Created: Apr 28, 2014 2:45 PM
Since I wrote the post on creativity it seems that is all I have been reading about. First I read Creative Confidence by Tom & David Kelley an amazing book that really challenged me to accept my creative nature and to try and use that everyday. Next book I read on the subject was The Artisan Soul by Erwin McManus. This very personable book is just dripping with humility and passion. Erwin approaches the topic of creativity as one that is deeply spiritual and inviting for anyone and everyone. And most recently I have read the short and succinct Show Your Work by Austin Kleon, which emphasizes sharing process work. To be fearless in sharing the imperfect nature of process which allows others to really connect to the story behind the work. All three of these books had given me some amazing take aways that I would love to chat with you about over coffee but I wanted to touch on a point that hit me really hard from The Artisan Soul. The concept of risk.
Risk is something that I had never been too fond of. A story that reflects this is, a few years back I was headed on some trip, I remember as I was leaving my dad was saying goodbye and he said this exactly “be… well I was going to say be careful, but I know you will because you’re you”. I laughed in the moment and I laugh now as I write this because that summed me up pretty well. Far too pragmatic for my own good. Because of this mindset I would never have identified myself even close to creative. I have always and will always love math because of its objective nature. There was something so disheartening to me about subjectivity. To be honest it is probably the fact that you can poor a lot of work and passion into something an unless the evaluator can see that within it you are not going to do well. With math, if you get it you get it. You discover the underlining concept and theory and apply it, essentially a no risk scenario.

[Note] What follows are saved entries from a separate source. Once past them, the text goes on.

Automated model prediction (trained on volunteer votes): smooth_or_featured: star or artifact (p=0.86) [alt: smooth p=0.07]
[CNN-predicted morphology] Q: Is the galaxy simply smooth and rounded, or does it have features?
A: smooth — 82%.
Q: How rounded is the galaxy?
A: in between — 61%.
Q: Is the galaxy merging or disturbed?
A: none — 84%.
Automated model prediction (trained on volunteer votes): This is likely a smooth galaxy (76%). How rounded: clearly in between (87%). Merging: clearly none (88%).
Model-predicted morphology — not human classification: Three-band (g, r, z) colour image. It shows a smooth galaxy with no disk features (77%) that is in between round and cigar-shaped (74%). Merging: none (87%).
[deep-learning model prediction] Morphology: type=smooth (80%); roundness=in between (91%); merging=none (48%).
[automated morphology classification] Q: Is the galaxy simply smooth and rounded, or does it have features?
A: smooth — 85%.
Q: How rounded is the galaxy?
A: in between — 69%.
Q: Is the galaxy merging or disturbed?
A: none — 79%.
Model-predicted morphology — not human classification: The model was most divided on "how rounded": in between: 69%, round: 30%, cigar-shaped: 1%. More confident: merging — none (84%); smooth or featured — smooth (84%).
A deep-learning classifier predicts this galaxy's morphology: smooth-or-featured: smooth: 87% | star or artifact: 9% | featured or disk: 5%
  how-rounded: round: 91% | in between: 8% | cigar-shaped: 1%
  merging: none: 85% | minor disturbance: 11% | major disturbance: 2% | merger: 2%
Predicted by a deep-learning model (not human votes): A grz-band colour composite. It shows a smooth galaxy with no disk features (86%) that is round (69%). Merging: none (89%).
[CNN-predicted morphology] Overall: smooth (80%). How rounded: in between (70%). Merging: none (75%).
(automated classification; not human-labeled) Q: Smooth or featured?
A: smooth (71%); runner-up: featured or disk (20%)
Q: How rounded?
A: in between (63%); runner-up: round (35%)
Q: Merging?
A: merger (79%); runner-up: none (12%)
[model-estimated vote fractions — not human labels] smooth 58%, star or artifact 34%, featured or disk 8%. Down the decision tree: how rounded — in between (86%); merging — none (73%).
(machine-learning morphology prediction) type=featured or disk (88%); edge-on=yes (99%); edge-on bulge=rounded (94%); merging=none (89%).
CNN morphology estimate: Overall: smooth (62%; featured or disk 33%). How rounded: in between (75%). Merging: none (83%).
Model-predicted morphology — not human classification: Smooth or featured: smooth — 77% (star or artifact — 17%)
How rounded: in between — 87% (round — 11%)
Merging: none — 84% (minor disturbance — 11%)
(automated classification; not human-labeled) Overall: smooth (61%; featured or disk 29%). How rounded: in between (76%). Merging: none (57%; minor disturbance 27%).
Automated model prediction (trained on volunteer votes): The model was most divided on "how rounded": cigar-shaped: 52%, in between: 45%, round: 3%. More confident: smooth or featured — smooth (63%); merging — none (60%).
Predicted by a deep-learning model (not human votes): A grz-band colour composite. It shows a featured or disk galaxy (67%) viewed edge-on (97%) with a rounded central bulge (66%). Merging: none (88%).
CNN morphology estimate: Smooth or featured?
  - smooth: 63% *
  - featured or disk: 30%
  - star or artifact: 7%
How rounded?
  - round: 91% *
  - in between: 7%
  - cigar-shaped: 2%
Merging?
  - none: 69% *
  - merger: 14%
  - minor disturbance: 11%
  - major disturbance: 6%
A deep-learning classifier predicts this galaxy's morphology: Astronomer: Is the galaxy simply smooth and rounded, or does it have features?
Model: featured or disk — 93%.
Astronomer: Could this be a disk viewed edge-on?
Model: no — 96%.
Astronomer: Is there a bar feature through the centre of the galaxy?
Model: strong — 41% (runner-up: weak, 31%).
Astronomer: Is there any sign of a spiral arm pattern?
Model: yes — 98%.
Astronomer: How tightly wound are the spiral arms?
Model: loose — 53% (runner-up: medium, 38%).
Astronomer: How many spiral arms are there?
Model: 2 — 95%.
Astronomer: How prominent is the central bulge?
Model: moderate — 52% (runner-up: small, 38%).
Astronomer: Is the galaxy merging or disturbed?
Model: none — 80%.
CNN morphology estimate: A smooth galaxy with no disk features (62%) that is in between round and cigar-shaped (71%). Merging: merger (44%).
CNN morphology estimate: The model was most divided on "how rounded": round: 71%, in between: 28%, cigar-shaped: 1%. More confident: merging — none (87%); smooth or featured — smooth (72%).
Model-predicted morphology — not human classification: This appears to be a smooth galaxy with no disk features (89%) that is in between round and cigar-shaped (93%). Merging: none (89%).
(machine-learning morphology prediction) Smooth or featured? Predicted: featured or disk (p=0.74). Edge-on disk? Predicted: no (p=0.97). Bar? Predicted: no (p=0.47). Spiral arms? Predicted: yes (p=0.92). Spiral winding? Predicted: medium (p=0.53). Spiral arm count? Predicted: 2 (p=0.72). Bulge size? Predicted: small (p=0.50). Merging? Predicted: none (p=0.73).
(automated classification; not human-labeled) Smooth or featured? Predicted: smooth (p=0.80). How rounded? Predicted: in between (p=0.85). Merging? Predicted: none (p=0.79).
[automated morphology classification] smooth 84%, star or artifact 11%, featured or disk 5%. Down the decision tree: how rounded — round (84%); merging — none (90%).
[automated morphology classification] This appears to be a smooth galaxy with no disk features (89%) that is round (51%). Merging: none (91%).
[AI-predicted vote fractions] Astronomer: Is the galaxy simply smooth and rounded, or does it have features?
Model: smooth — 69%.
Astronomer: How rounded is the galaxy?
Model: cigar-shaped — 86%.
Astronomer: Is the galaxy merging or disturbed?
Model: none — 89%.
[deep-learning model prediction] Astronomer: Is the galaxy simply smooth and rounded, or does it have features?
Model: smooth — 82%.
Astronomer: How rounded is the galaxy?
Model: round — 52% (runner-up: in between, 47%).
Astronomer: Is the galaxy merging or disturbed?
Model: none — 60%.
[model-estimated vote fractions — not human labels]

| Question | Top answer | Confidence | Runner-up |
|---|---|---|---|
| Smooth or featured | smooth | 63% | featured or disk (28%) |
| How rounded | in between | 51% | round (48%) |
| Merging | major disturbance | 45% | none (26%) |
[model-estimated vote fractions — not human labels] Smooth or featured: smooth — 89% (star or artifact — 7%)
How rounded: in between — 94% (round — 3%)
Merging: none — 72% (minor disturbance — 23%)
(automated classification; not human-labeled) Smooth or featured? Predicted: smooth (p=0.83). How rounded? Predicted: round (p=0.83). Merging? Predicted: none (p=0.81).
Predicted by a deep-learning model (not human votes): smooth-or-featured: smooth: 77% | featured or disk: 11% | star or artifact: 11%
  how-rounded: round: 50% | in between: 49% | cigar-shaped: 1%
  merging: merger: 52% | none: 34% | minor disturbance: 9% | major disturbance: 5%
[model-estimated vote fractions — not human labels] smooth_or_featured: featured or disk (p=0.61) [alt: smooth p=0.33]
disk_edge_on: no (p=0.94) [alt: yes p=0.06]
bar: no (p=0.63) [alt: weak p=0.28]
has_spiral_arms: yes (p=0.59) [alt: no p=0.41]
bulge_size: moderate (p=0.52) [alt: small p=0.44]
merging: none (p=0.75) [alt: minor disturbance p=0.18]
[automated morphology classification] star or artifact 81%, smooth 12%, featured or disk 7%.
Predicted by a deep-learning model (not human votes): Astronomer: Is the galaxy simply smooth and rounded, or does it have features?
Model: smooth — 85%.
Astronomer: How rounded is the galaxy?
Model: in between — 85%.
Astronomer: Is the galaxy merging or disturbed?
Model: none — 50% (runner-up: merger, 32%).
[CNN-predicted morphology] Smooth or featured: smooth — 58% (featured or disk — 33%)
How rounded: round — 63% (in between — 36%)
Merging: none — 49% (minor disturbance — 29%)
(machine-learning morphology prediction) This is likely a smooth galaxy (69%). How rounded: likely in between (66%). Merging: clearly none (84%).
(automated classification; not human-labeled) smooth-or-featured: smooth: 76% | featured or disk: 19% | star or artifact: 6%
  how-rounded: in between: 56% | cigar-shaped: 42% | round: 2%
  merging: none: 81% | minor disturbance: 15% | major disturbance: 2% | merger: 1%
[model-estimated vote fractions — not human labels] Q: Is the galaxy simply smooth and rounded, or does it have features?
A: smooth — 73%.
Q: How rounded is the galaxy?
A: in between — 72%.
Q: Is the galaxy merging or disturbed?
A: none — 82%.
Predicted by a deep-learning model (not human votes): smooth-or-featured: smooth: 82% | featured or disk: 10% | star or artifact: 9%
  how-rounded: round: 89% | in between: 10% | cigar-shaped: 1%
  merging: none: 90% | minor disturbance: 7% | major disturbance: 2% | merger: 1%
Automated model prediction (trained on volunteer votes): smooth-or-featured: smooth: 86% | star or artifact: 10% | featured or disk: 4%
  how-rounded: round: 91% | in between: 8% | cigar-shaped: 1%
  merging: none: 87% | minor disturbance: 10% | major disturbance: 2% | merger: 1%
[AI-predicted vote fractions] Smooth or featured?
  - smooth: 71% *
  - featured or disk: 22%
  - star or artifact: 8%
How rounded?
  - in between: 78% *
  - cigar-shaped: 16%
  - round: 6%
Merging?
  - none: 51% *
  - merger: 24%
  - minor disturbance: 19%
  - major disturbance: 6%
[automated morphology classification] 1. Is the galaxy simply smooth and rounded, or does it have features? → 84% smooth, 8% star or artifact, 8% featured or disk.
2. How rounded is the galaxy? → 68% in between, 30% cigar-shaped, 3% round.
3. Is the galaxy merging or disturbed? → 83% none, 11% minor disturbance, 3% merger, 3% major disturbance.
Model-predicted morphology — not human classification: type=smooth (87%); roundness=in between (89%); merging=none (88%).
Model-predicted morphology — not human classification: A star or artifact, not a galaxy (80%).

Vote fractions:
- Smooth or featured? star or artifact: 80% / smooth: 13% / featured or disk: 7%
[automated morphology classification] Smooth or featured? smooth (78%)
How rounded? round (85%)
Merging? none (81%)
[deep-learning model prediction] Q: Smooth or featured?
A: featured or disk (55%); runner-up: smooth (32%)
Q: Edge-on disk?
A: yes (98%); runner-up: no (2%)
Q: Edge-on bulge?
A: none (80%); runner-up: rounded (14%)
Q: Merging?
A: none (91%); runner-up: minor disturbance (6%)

That type of thinking always made sense to me and it wasn’t until I was sitting in one of my physics lectures in my first year of engineering that the “creative world” was open too me. I found myself trying to design a logo and t-shirts for a clothing company that I was thinking of starting. This experience has initiated a passion for photography, design, music and entrepreneurship. All of these things I have appreciated from afar and through my friends. I seem to have an absurdly talented group of friends, which is incredibly intimidating. this has stopped me from trying.